### [Directive]
Write out the listing below again, replacing every "latitude" with "lat" and keeping everything else the same. Leave the pictures out.

### [Input rows]

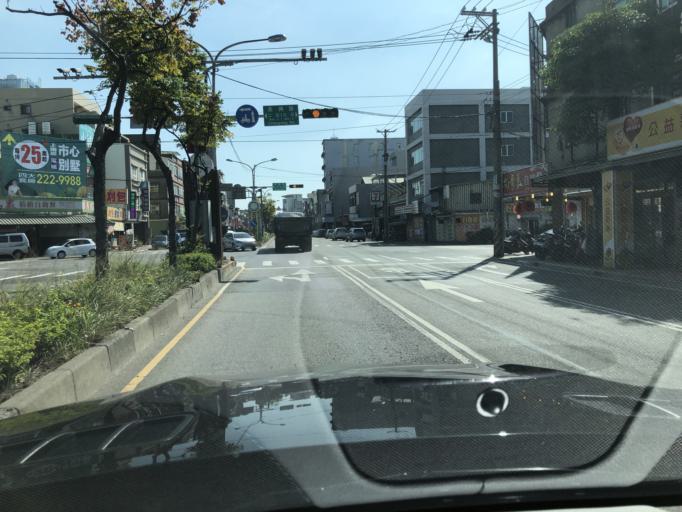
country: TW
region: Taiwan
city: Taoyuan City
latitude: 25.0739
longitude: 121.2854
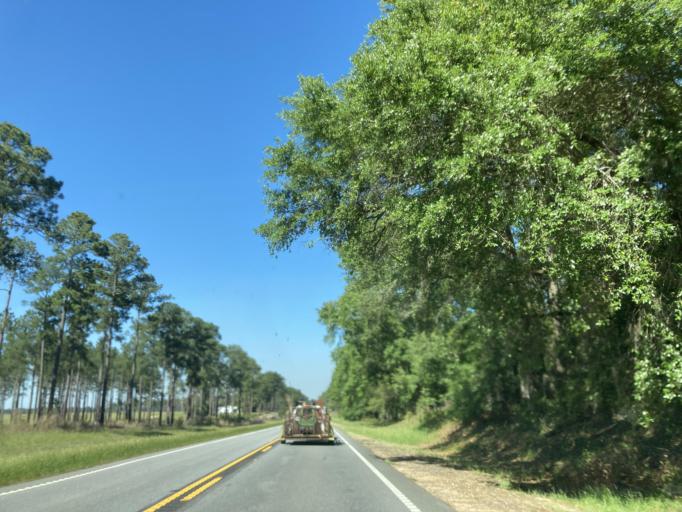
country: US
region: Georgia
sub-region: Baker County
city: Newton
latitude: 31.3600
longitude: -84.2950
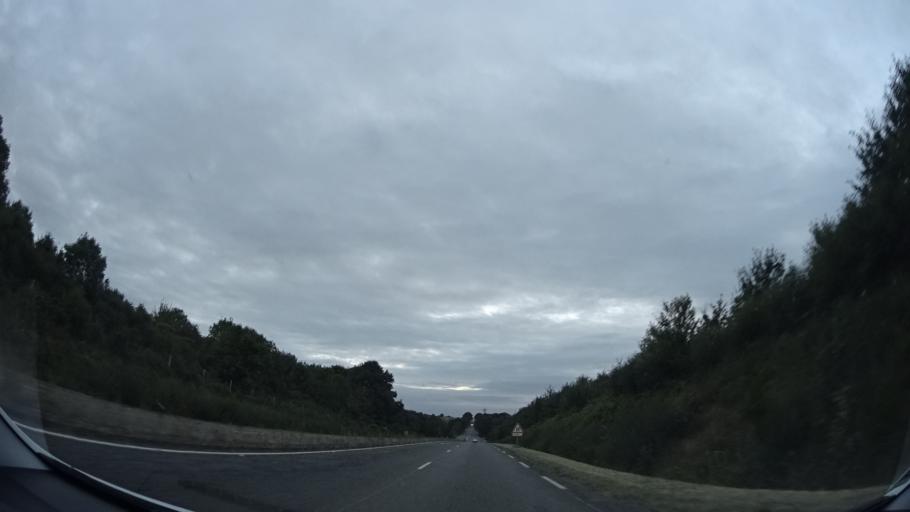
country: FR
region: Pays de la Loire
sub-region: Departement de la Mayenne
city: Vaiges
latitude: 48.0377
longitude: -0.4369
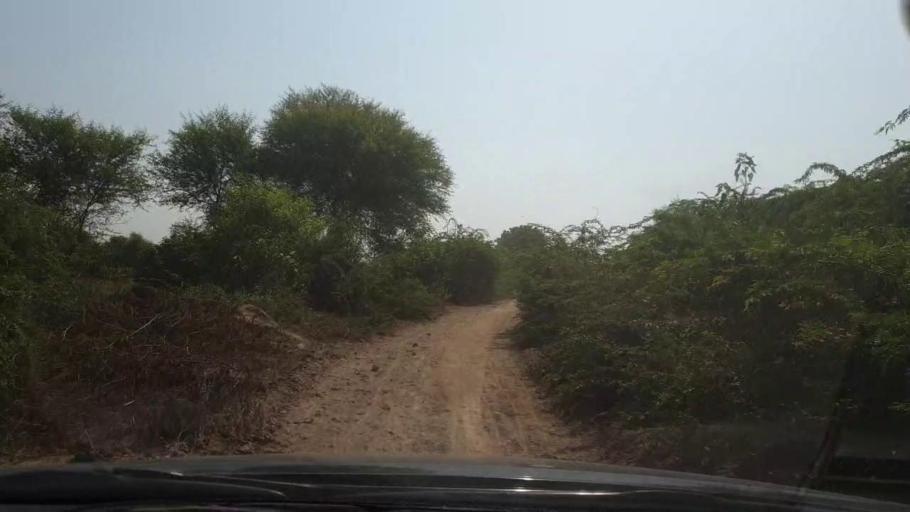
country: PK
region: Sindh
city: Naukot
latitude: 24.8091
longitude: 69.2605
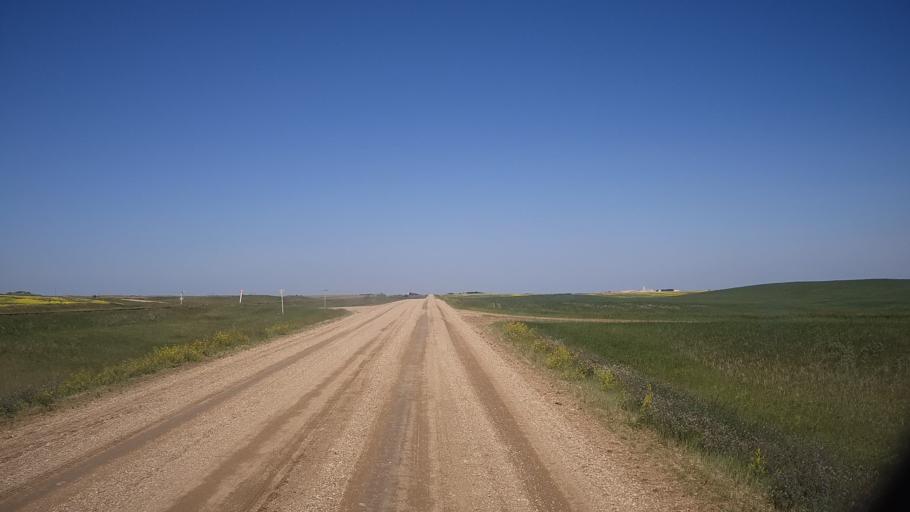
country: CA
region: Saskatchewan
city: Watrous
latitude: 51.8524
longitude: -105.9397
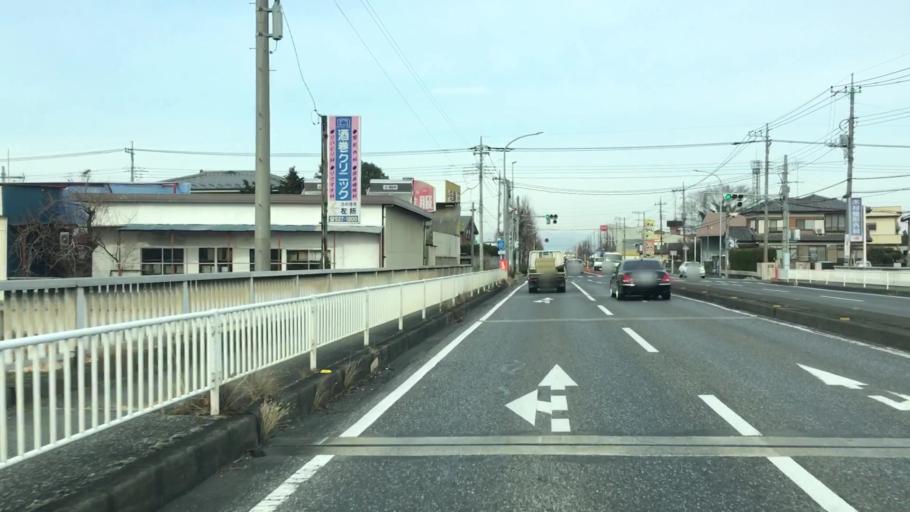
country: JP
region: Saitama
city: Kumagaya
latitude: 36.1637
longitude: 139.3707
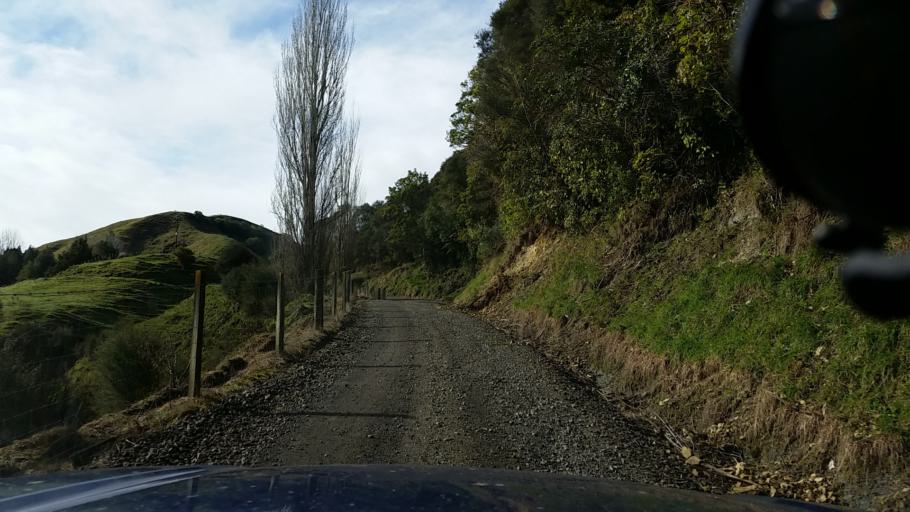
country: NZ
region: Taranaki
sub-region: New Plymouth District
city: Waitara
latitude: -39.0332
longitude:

### [The result]
country: TW
region: Taiwan
city: Taoyuan City
lat: 25.0739
longitude: 121.2854
country: US
region: Georgia
sub-region: Baker County
city: Newton
lat: 31.3600
longitude: -84.2950
country: FR
region: Pays de la Loire
sub-region: Departement de la Mayenne
city: Vaiges
lat: 48.0377
longitude: -0.4369
country: PK
region: Sindh
city: Naukot
lat: 24.8091
longitude: 69.2605
country: CA
region: Saskatchewan
city: Watrous
lat: 51.8524
longitude: -105.9397
country: JP
region: Saitama
city: Kumagaya
lat: 36.1637
longitude: 139.3707
country: NZ
region: Taranaki
sub-region: New Plymouth District
city: Waitara
lat: -39.0332
longitude:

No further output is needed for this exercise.